#### TEXTO EM ESTUDO:
______

Atualmente discute-se bastante sobre o Golpe Civil-Militar, graças às ameaças e a tentativa errônea de mais um Golpe de Estado, em 08 de Janeiro de 2023. No entanto, quando o acadêmico vai realizar uma consulta ao passado, ele deve ter cautela, cautela de se deparar com barreiras que inviabilizam a reflexão e a crítica dos acontecimentos da nossa realidade presente. Implementando a transição da crítica para uma romantização/idealização de um falso passado. Quando lançado o olhar historiográfico ao passado, efetivamente, é percebido o predomínio da ausência de memórias ou simplesmente o silenciamento de determinadas experiências, e posteriormente, o esquecimento.

______

#### DADOS FORNECIDOS:

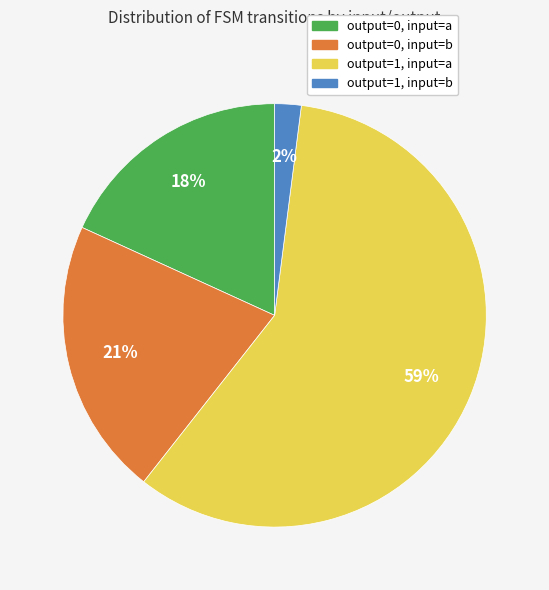

Is there any slice that represents more than half of the pie?

Yes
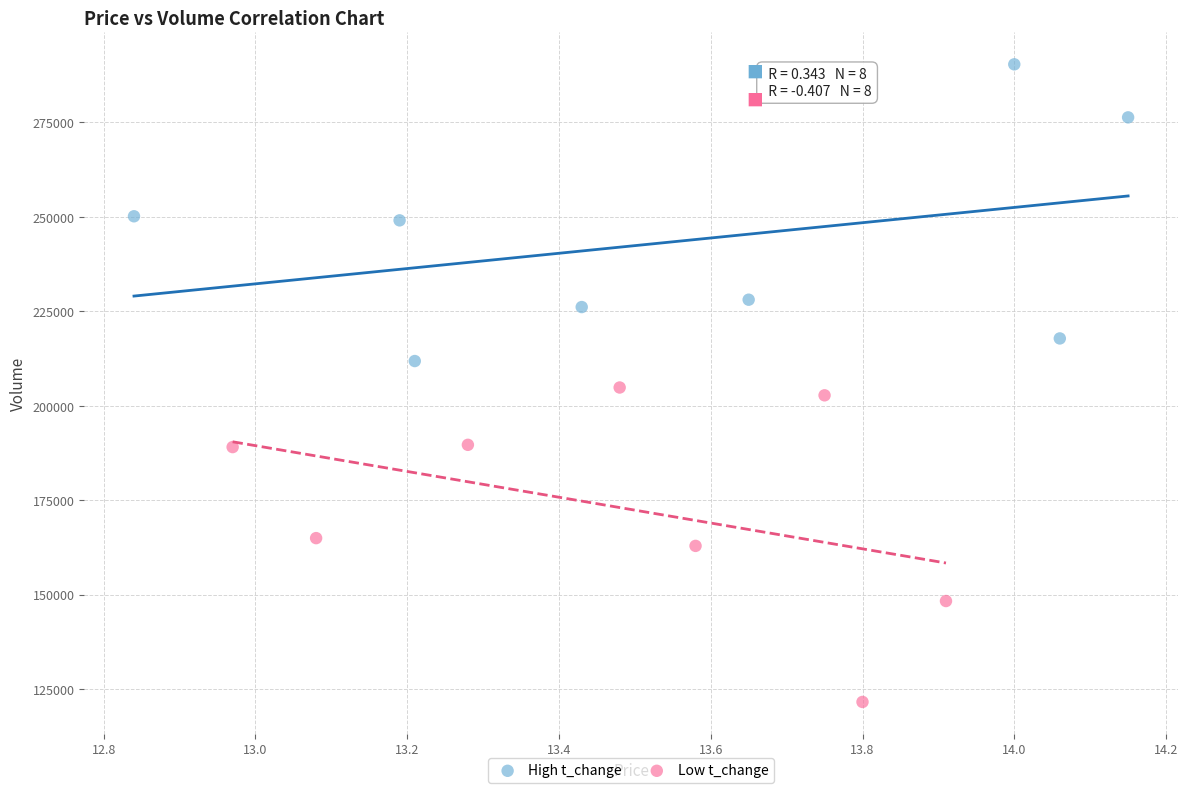

Which series reaches the maximum Y coordinate?

High t_change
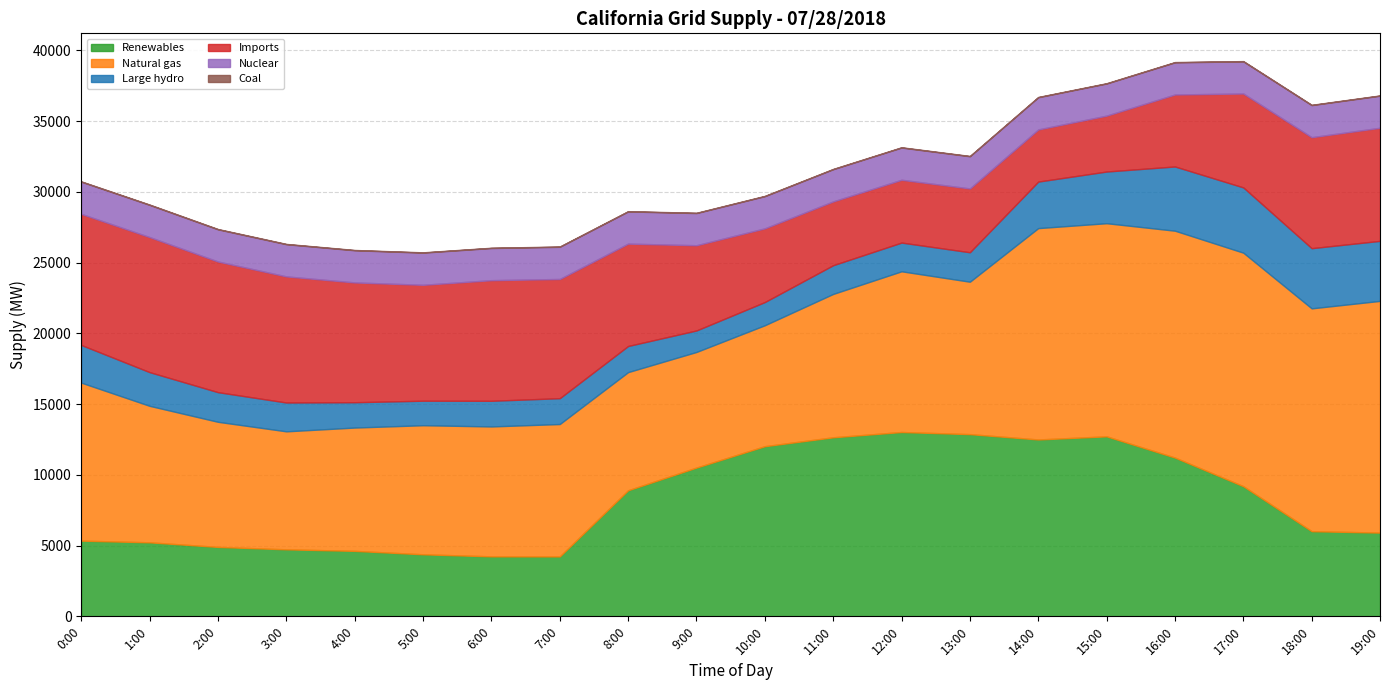

Reading left to right, transcribe all the data shown in this chart.

Renewables: 5351	5231	4907	4736	4627	4385	4240	4234	8910	10514	12025	12654	13027	12877	12500	12722	11220	9197	6019	5918
Natural gas: 11165	9646	8841	8339	8715	9122	9180	9357	8350	8170	8548	10132	11358	10772	14937	15061	16034	16504	15747	16376
Large hydro: 2662	2381	2095	2037	1790	1733	1814	1826	1846	1520	1639	2030	2030	2082	3288	3653	4539	4612	4253	4242
Imports: 9264	9545	9232	8912	8466	8191	8523	8425	7235	6022	5208	4508	4438	4509	3684	3950	5087	6637	7843	7992
Nuclear: 2276	2275	2275	2274	2273	2273	2273	2273	2274	2274	2274	2276	2276	2275	2275	2270	2271	2270	2267	2266
Coal: 21	22	22	22	21	21	19	21	19	21	21	21	21	21	22	22	21	20	21	20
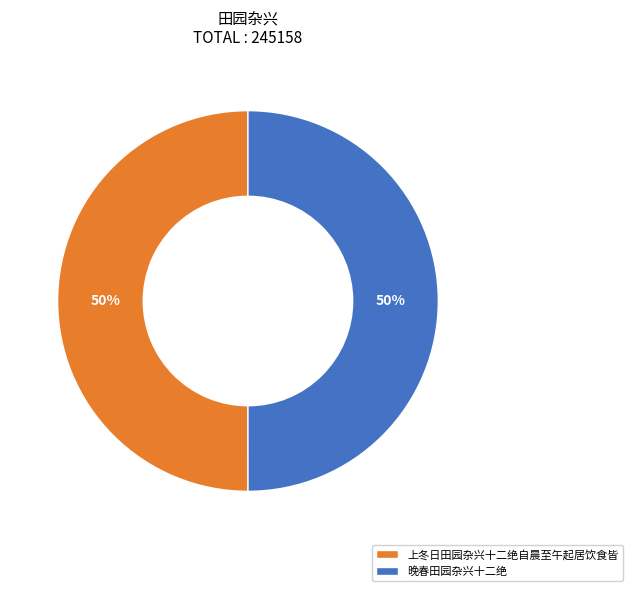

What is the ratio of the value at 上冬日田园杂兴十二绝自晨至午起居饮食皆 to the value at 晚春田园杂兴十二绝?

1.0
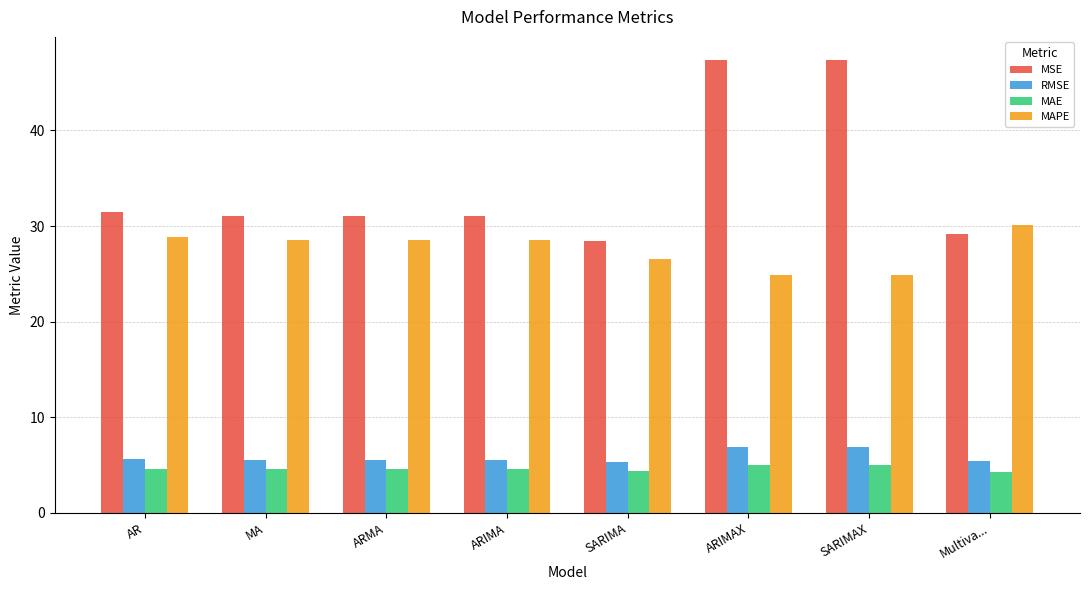

At how many categories does at least one series exceed 15?

8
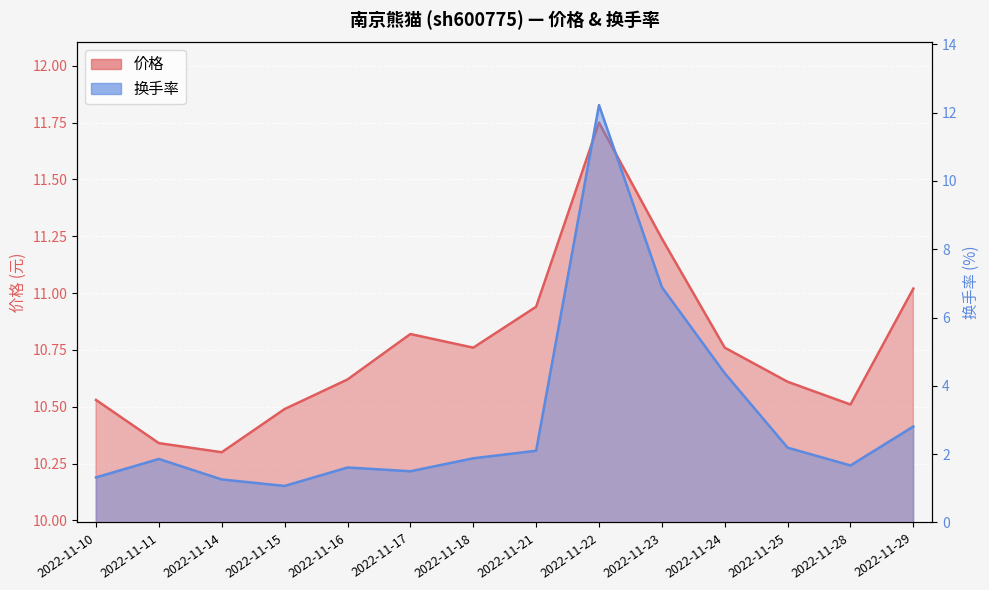

What is the average value of the 价格 series?

10.8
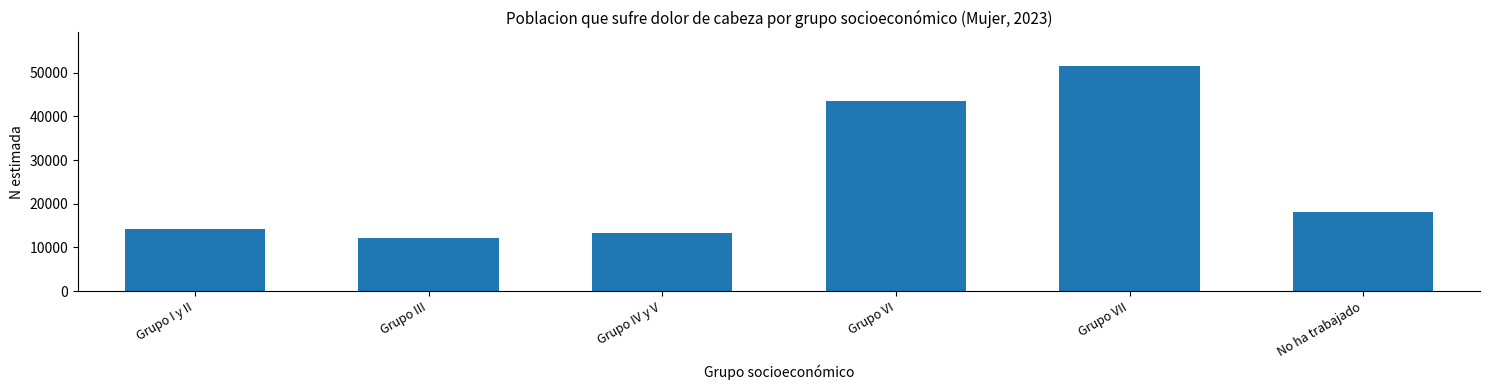

Reading left to right, what are all the values shown in this chart?

14290	12257	13383	43468	51506	18039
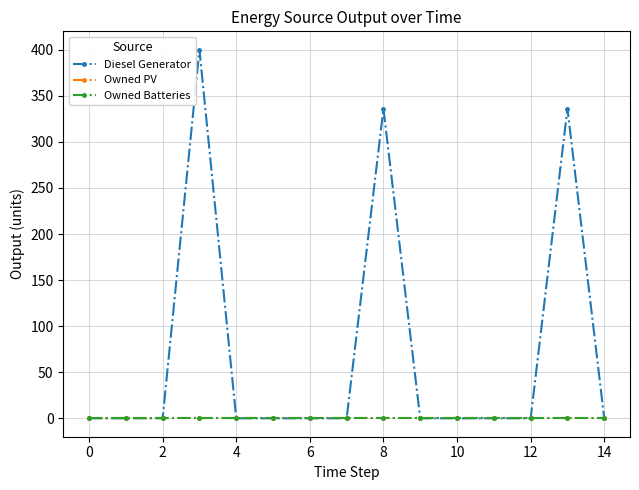

Is this an area chart (filled region under the line)?

No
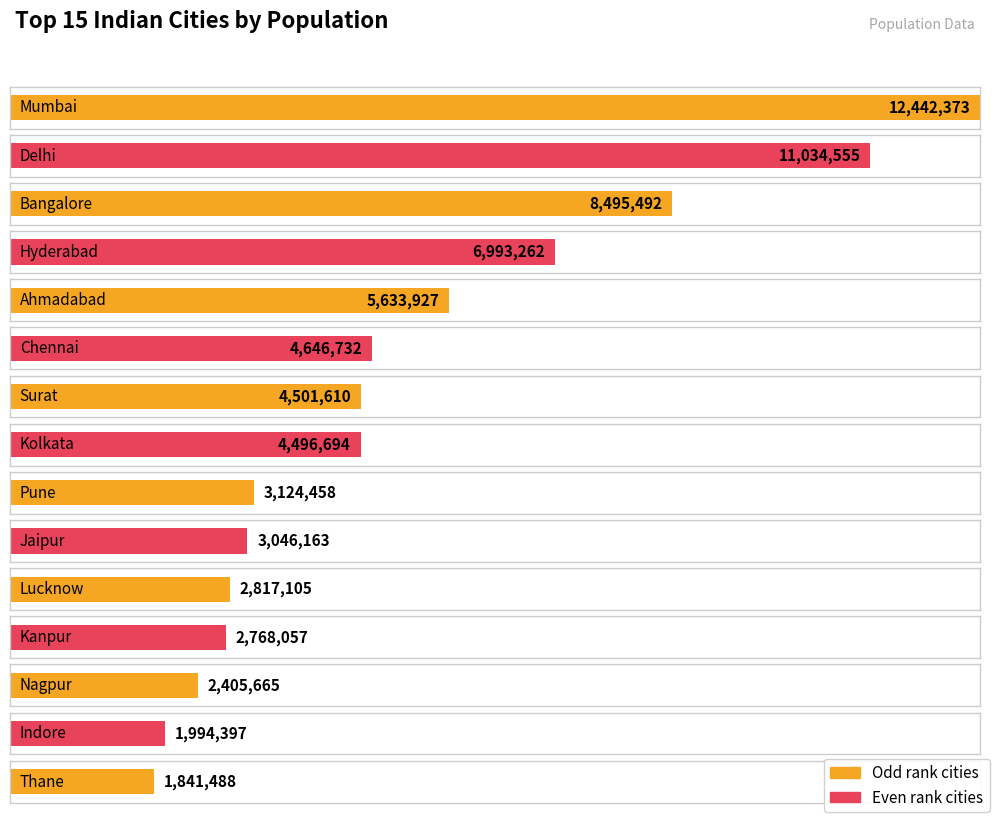

Which label corresponds to the largest value in the chart?

Mumbai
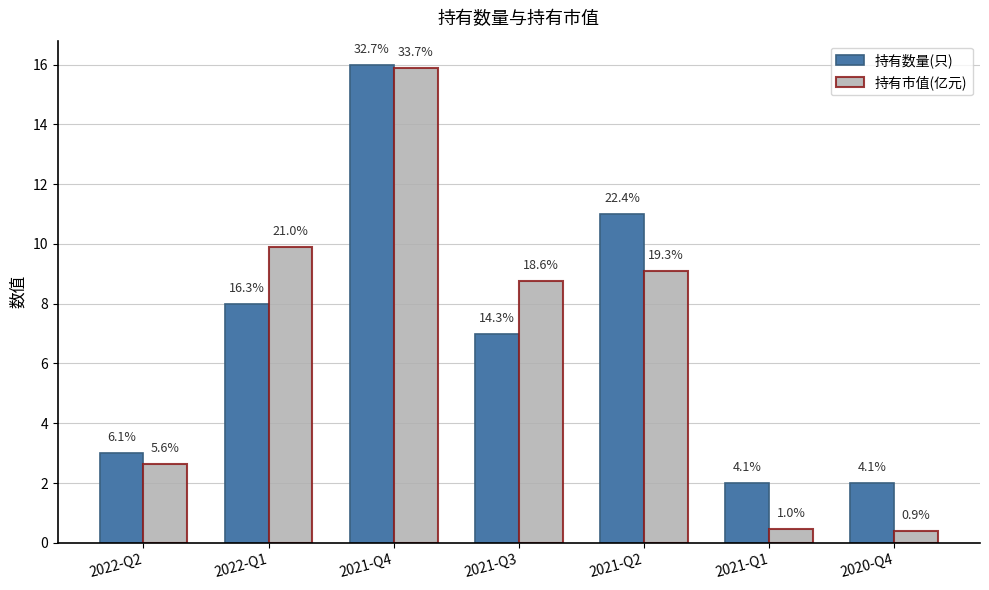

Between 2020-Q4 and 2021-Q3, which is larger?

2021-Q3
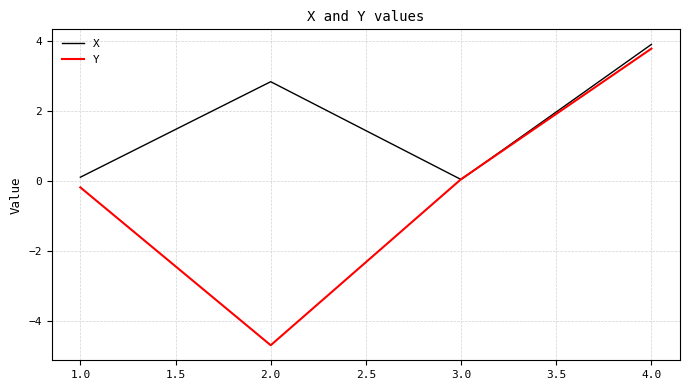

Where is X nearest to the value 1?

1.0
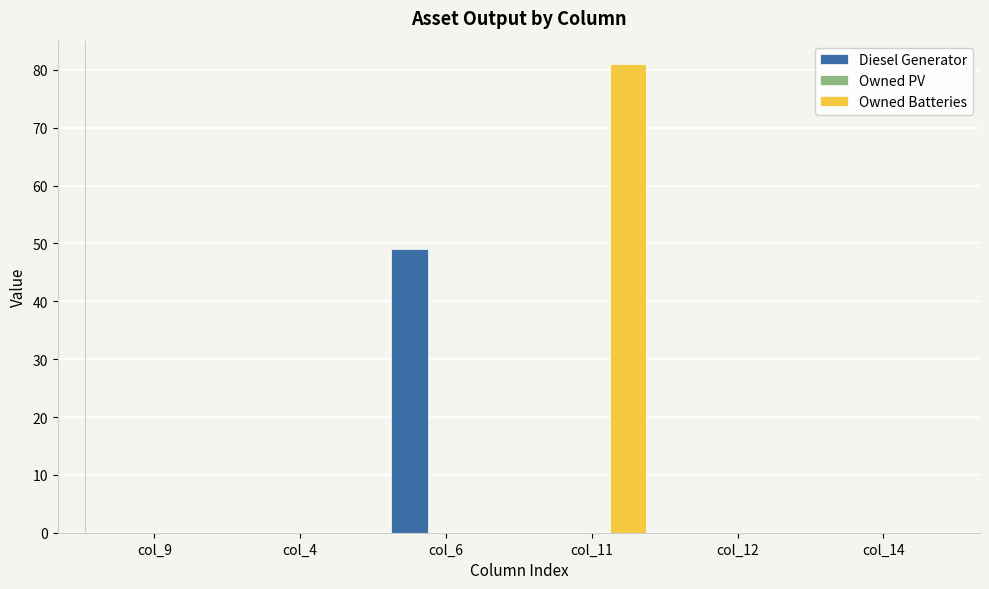

Which category has the highest value in the Owned Batteries series?

col_11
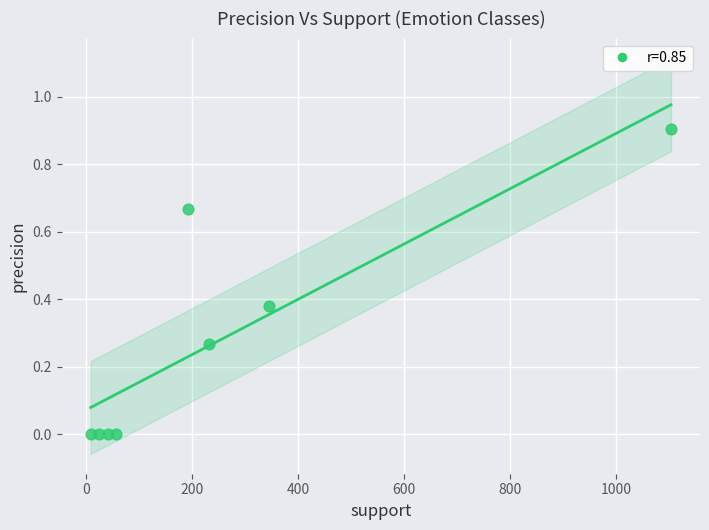

What is the range of Y values (max minus min)?

0.9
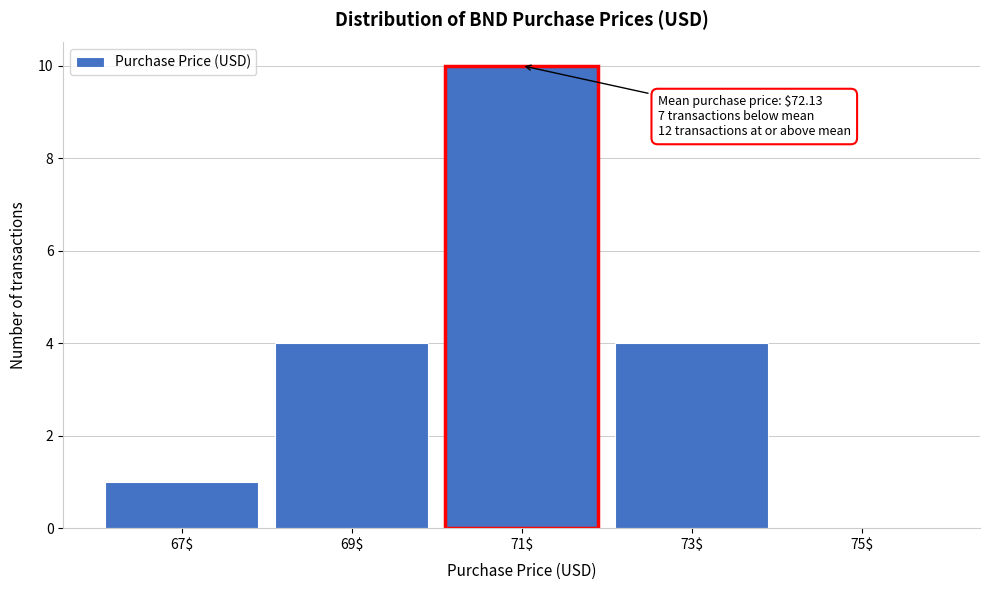

What is the sum of all values?

19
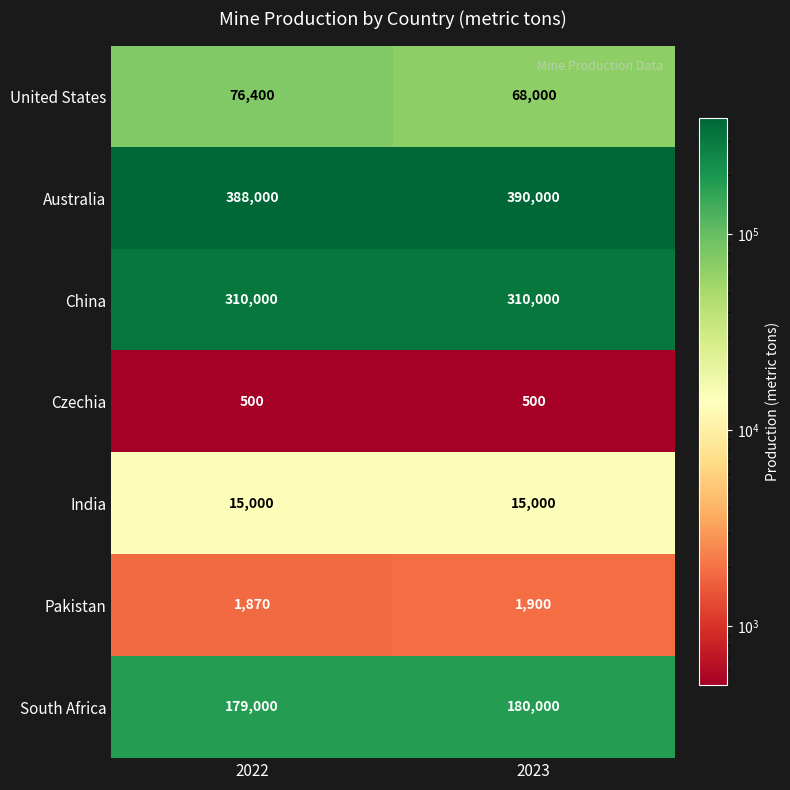

What is the difference between the maximum and minimum values in the Australia series?

2000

______

#### ENUNCIADO:
Responda às perguntas sobre o texto em estudo:
(a) Em que data ocorreu a tentativa de mais um Golpe de Estado citada no texto?
(b) Diante de que o acadêmico deve ter cautela ao consultar o passado?
(c) O que se percebe predominar quando se lança o olhar historiográfico ao passado?

#### RESOLUÇÃO:
(a) Em 08 de janeiro de 2023.
(b) Diante de barreiras que inviabilizam a reflexão e a crítica dos acontecimentos da realidade presente.
(c) A ausência de memórias ou o silenciamento de determinadas experiências.